INPUT MATERIAL
+ + +

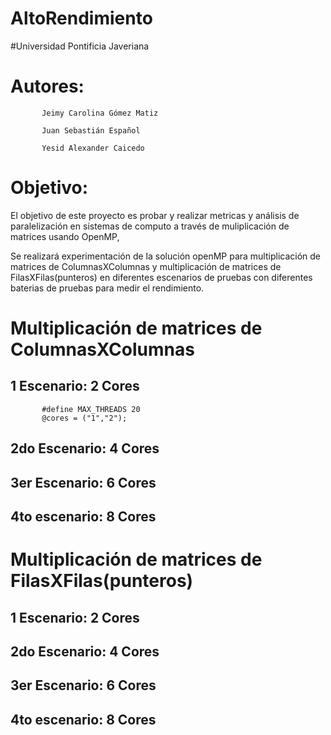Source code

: # AltoRendimiento
#Universidad Pontificia Javeriana

# Autores: 

           Jeimy Carolina Gómez Matiz

           Juan Sebastián Español
           
           Yesid Alexander Caicedo
           

# Objetivo: 


El objetivo de este proyecto es probar y realizar metricas y análisis de paralelización en sistemas de computo a través de muliplicación de matrices usando OpenMP,

Se realizará experimentación de la solución openMP para multiplicación de matrices de ColumnasXColumnas y multiplicación de matrices de FilasXFilas(punteros) en diferentes escenarios de pruebas con diferentes baterias de pruebas  para medir el rendimiento.

# Multiplicación de matrices de ColumnasXColumnas

## 1 Escenario: 2 Cores
           #define MAX_THREADS 20 
           @cores = ("1","2");

## 2do Escenario:  4 Cores

## 3er Escenario: 6 Cores

## 4to escenario: 8 Cores

# Multiplicación de matrices de FilasXFilas(punteros) 

## 1 Escenario: 2 Cores

## 2do Escenario:  4 Cores

## 3er Escenario: 6 Cores

## 4to escenario: 8 Cores
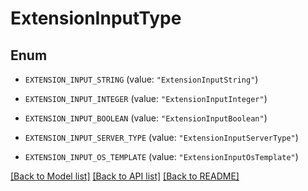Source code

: # ExtensionInputType

## Enum


* `EXTENSION_INPUT_STRING` (value: `"ExtensionInputString"`)

* `EXTENSION_INPUT_INTEGER` (value: `"ExtensionInputInteger"`)

* `EXTENSION_INPUT_BOOLEAN` (value: `"ExtensionInputBoolean"`)

* `EXTENSION_INPUT_SERVER_TYPE` (value: `"ExtensionInputServerType"`)

* `EXTENSION_INPUT_OS_TEMPLATE` (value: `"ExtensionInputOsTemplate"`)


[[Back to Model list]](../README.md#documentation-for-models) [[Back to API list]](../README.md#documentation-for-api-endpoints) [[Back to README]](../README.md)


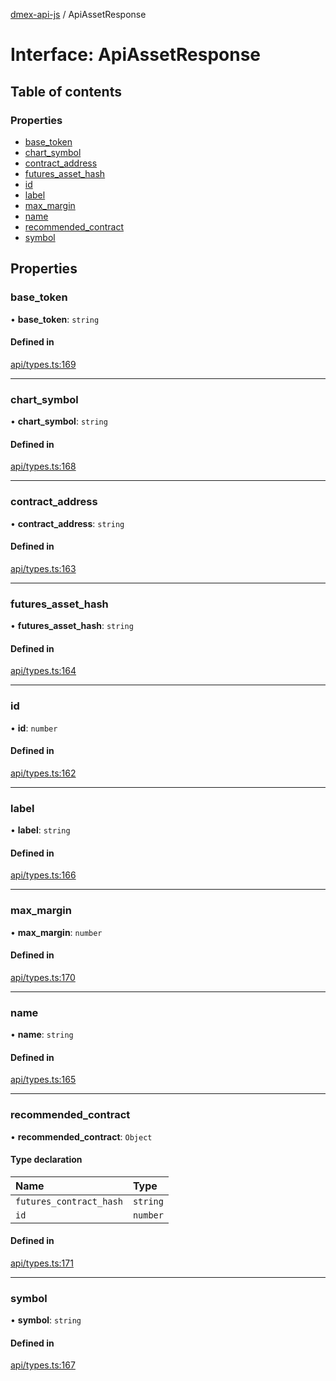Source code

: [dmex-api-js](../README.md) / ApiAssetResponse

# Interface: ApiAssetResponse

## Table of contents

### Properties

- [base\_token](ApiAssetResponse.md#base_token)
- [chart\_symbol](ApiAssetResponse.md#chart_symbol)
- [contract\_address](ApiAssetResponse.md#contract_address)
- [futures\_asset\_hash](ApiAssetResponse.md#futures_asset_hash)
- [id](ApiAssetResponse.md#id)
- [label](ApiAssetResponse.md#label)
- [max\_margin](ApiAssetResponse.md#max_margin)
- [name](ApiAssetResponse.md#name)
- [recommended\_contract](ApiAssetResponse.md#recommended_contract)
- [symbol](ApiAssetResponse.md#symbol)

## Properties

### base\_token

• **base\_token**: `string`

#### Defined in

[api/types.ts:169](https://github.com/dmex-app/node-api-js/blob/0ea0202/src/api/types.ts#L169)

___

### chart\_symbol

• **chart\_symbol**: `string`

#### Defined in

[api/types.ts:168](https://github.com/dmex-app/node-api-js/blob/0ea0202/src/api/types.ts#L168)

___

### contract\_address

• **contract\_address**: `string`

#### Defined in

[api/types.ts:163](https://github.com/dmex-app/node-api-js/blob/0ea0202/src/api/types.ts#L163)

___

### futures\_asset\_hash

• **futures\_asset\_hash**: `string`

#### Defined in

[api/types.ts:164](https://github.com/dmex-app/node-api-js/blob/0ea0202/src/api/types.ts#L164)

___

### id

• **id**: `number`

#### Defined in

[api/types.ts:162](https://github.com/dmex-app/node-api-js/blob/0ea0202/src/api/types.ts#L162)

___

### label

• **label**: `string`

#### Defined in

[api/types.ts:166](https://github.com/dmex-app/node-api-js/blob/0ea0202/src/api/types.ts#L166)

___

### max\_margin

• **max\_margin**: `number`

#### Defined in

[api/types.ts:170](https://github.com/dmex-app/node-api-js/blob/0ea0202/src/api/types.ts#L170)

___

### name

• **name**: `string`

#### Defined in

[api/types.ts:165](https://github.com/dmex-app/node-api-js/blob/0ea0202/src/api/types.ts#L165)

___

### recommended\_contract

• **recommended\_contract**: `Object`

#### Type declaration

| Name | Type |
| :------ | :------ |
| `futures_contract_hash` | `string` |
| `id` | `number` |

#### Defined in

[api/types.ts:171](https://github.com/dmex-app/node-api-js/blob/0ea0202/src/api/types.ts#L171)

___

### symbol

• **symbol**: `string`

#### Defined in

[api/types.ts:167](https://github.com/dmex-app/node-api-js/blob/0ea0202/src/api/types.ts#L167)
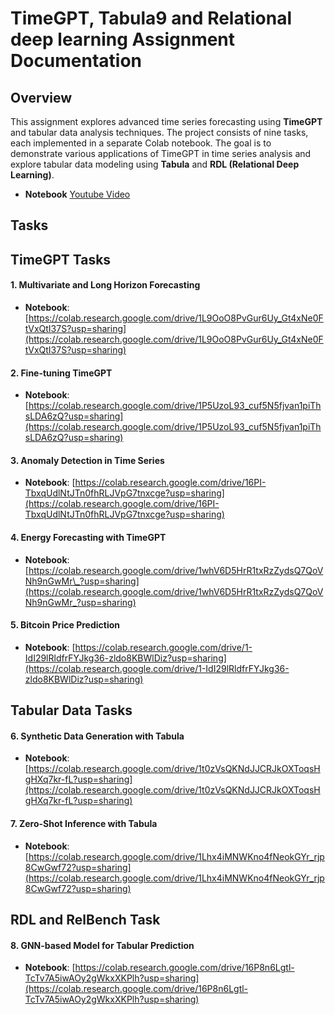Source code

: # TimeGPT, Tabula9 and Relational deep learning Assignment Documentation

## Overview

This assignment explores advanced time series forecasting using **TimeGPT** and tabular data analysis techniques. The project consists of nine tasks, each implemented in a separate Colab notebook. The goal is to demonstrate various applications of TimeGPT in time series analysis and explore tabular data modeling using **Tabula** and **RDL (Relational Deep Learning)**.

- **Notebook** [Youtube Video](https://www.youtube.com/watch?v=wGncPAr-wr0)
## Tasks

## TimeGPT Tasks

#### 1. Multivariate and Long Horizon Forecasting

- **Notebook**: [https://colab.research.google.com/drive/1L9OoO8PvGur6Uy_Gt4xNe0FtVxQtI37S?usp=sharing](https://colab.research.google.com/drive/1L9OoO8PvGur6Uy_Gt4xNe0FtVxQtI37S?usp=sharing)

#### 2. Fine-tuning TimeGPT

- **Notebook**: [https://colab.research.google.com/drive/1P5UzoL93_cuf5N5fjvan1piThsLDA6zQ?usp=sharing](https://colab.research.google.com/drive/1P5UzoL93_cuf5N5fjvan1piThsLDA6zQ?usp=sharing)

#### 3. Anomaly Detection in Time Series

- **Notebook**: [https://colab.research.google.com/drive/16PI-TbxqUdlNtJTn0fhRLJVpG7tnxcge?usp=sharing](https://colab.research.google.com/drive/16PI-TbxqUdlNtJTn0fhRLJVpG7tnxcge?usp=sharing)

#### 4. Energy Forecasting with TimeGPT

- **Notebook**: [https://colab.research.google.com/drive/1whV6D5HrR1txRzZydsQ7QoVNh9nGwMr\_?usp=sharing](https://colab.research.google.com/drive/1whV6D5HrR1txRzZydsQ7QoVNh9nGwMr_?usp=sharing)

#### 5. Bitcoin Price Prediction

- **Notebook**: [https://colab.research.google.com/drive/1-IdI29lRldfrFYJkg36-zldo8KBWlDiz?usp=sharing](https://colab.research.google.com/drive/1-IdI29lRldfrFYJkg36-zldo8KBWlDiz?usp=sharing)

## Tabular Data Tasks

#### 6. Synthetic Data Generation with Tabula

- **Notebook**:[https://colab.research.google.com/drive/1t0zVsQKNdJJCRJkOXToqsHgHXq7kr-fL?usp=sharing](https://colab.research.google.com/drive/1t0zVsQKNdJJCRJkOXToqsHgHXq7kr-fL?usp=sharing)

#### 7. Zero-Shot Inference with Tabula

- **Notebook**:[https://colab.research.google.com/drive/1Lhx4iMNWKno4fNeokGYr_rjp8CwGwf72?usp=sharing](https://colab.research.google.com/drive/1Lhx4iMNWKno4fNeokGYr_rjp8CwGwf72?usp=sharing)

## RDL and RelBench Task

#### 8. GNN-based Model for Tabular Prediction

- **Notebook**: [https://colab.research.google.com/drive/16P8n6Lgtl-TcTv7A5iwAOy2gWkxXKPlh?usp=sharing](https://colab.research.google.com/drive/16P8n6Lgtl-TcTv7A5iwAOy2gWkxXKPlh?usp=sharing)
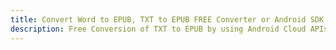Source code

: ---title: Convert Word to EPUB, TXT to EPUB FREE Converter or Android SDKdescription: Free Conversion of TXT to EPUB by using Android Cloud APIs & SDKs. Also Create, Edit & Render Microsoft Word & OpenOffice documents in the Cloud.---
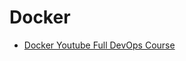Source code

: Docker
=============

* [Docker Youtube Full DevOps Course](https://www.youtube.com/watch?v=fqMOX6JJhGo)
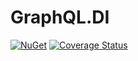 # GraphQL.DI

[![NuGet](https://img.shields.io/nuget/v/Shane32.GraphQL.DI.svg)](https://www.nuget.org/packages/Shane32.GraphQL.DI) [![Coverage Status](https://coveralls.io/repos/github/Shane32/ExcelLinq/badge.svg?branch=master)](https://coveralls.io/github/Shane32/ExcelLinq?branch=master)
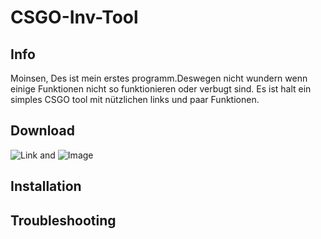 # CSGO-Inv-Tool

## Info
Moinsen, Des ist mein erstes programm.Deswegen nicht wundern wenn einige Funktionen nicht so funktionieren oder verbugt sind.
Es ist halt ein simples CSGO tool mit nützlichen links und paar Funktionen.
## Download
![Link](https://i.imgur.com/1kWRSk2.png) and ![Image](https://i.imgur.com/1kWRSk2.png)
## Installation

## Troubleshooting
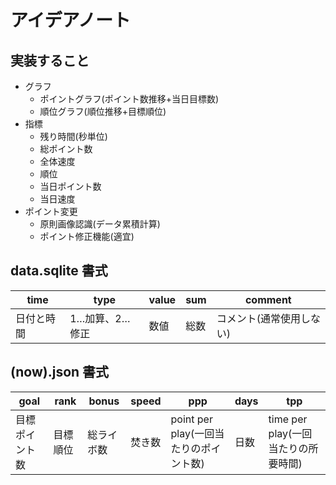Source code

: # アイデアノート

## 実装すること
- グラフ
  - ポイントグラフ(ポイント数推移+当日目標数)
  - 順位グラフ(順位推移+目標順位)
- 指標
  - 残り時間(秒単位)
  - 総ポイント数
  - 全体速度
  - 順位
  - 当日ポイント数
  - 当日速度
- ポイント変更
  - 原則画像認識(データ累積計算)
  - ポイント修正機能(適宜)

## data.sqlite 書式
 | time | type | value | sum | comment |
 ----|----|----|----|----
 | 日付と時間 | 1…加算、2…修正 | 数値 | 総数 | コメント(通常使用しない) |

 ## (now).json 書式
  | goal | rank | bonus | speed | ppp | days | tpp |
 ----|----|----|----|----|----|----
 | 目標ポイント数 | 目標順位 | 総ライボ数 | 焚き数 | point per play(一回当たりのポイント数) | 日数 | time per play(一回当たりの所要時間) |

 ##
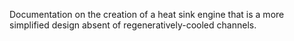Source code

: Documentation on the creation of a heat sink engine that is a more simplified design absent of regeneratively-cooled channels.
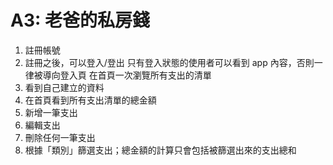 # A3: 老爸的私房錢

1. 註冊帳號
2. 註冊之後，可以登入/登出
   只有登入狀態的使用者可以看到 app 內容，否則一律被導向登入頁
   在首頁一次瀏覽所有支出的清單
3. 看到自己建立的資料
4. 在首頁看到所有支出清單的總金額
5. 新增一筆支出
6. 編輯支出
8. 刪除任何一筆支出
9. 根據「類別」篩選支出；總金額的計算只會包括被篩選出來的支出總和

#
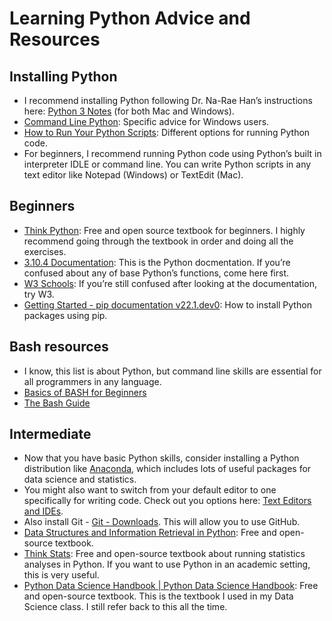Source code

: # Learning Python Advice and Resources
## Installing Python
+ I recommend installing Python following Dr. Na-Rae Han’s instructions here: [Python 3 Notes](https://sites.pitt.edu/~naraehan/python3/) (for both Mac and Windows). 
+ [Command Line Python](https://learn.adafruit.com/using-python-on-windows-10/command-line-python): Specific advice for Windows users.
+ [How to Run Your Python Scripts](https://realpython.com/run-python-scripts/): Different options for running Python code.
+ For beginners, I recommend running Python code using Python’s built in interpreter IDLE or command line. You can write Python scripts in any text editor like Notepad (Windows) or TextEdit (Mac).

## Beginners
+ [Think Python](https://greenteapress.com/thinkpython2/html/index.html): Free and open source textbook for beginners. I highly recommend going through the textbook in order and doing all the exercises.
+ [3.10.4 Documentation](https://docs.python.org/3/): This is the Python docmentation. If you’re confused about any of base Python’s functions, come here first.
+ [W3 Schools](https://www.w3schools.com/python/default.asp): If you’re still confused after looking at the documentation, try W3.
+ [Getting Started - pip documentation v22.1.dev0](https://pip.pypa.io/en/latest/getting-started/): How to install Python packages using pip. 


## Bash resources
+ I know, this list is about Python, but command line skills are essential for all programmers in any language. 
+ [Basics of BASH for Beginners](https://towardsdatascience.com/basics-of-bash-for-beginners-92e53a4c117a)
+ [The Bash Guide](https://guide.bash.academy/)

## Intermediate
+ Now that you have basic Python skills, consider installing a Python distribution like [Anaconda](https://www.anaconda.com/products/distribution), which includes lots of useful packages for data science and statistics.
+ You might also want to switch from your default editor to one specifically for writing code. Check out you options here: [Text Editors and IDEs](https://www.fullstackpython.com/text-editors-ides.html). 
+ Also install Git - [Git - Downloads](https://git-scm.com/downloads). This will allow you to use GitHub.
+ [Data Structures and Information Retrieval in Python](https://allendowney.github.io/DSIRP/): Free and open-source textbook.
+ [Think Stats](https://greenteapress.com/thinkstats2/html/index.html): Free and open-source textbook about running statistics analyses in Python. If you want to use Python in an academic setting, this is very useful. 
+ [Python Data Science Handbook | Python Data Science Handbook](https://jakevdp.github.io/PythonDataScienceHandbook/index.html): Free and open-source textbook. This is the textbook I used in my Data Science class. I still refer back to this all the time.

+ + +

WRITTEN TASK
Write out the lines of the material starting at the line that contains "Full DevOps Course](https://www.youtube.com/watch?v=fqMOX6JJhGo)" and ending at the line that contains "# GraphQL.DI", with both of those lines included. Omit the pictures from your answer.

SOLUTION TO THIS EXERCISE
* [Docker Youtube Full DevOps Course](https://www.youtube.com/watch?v=fqMOX6JJhGo)
 # GraphQL.DI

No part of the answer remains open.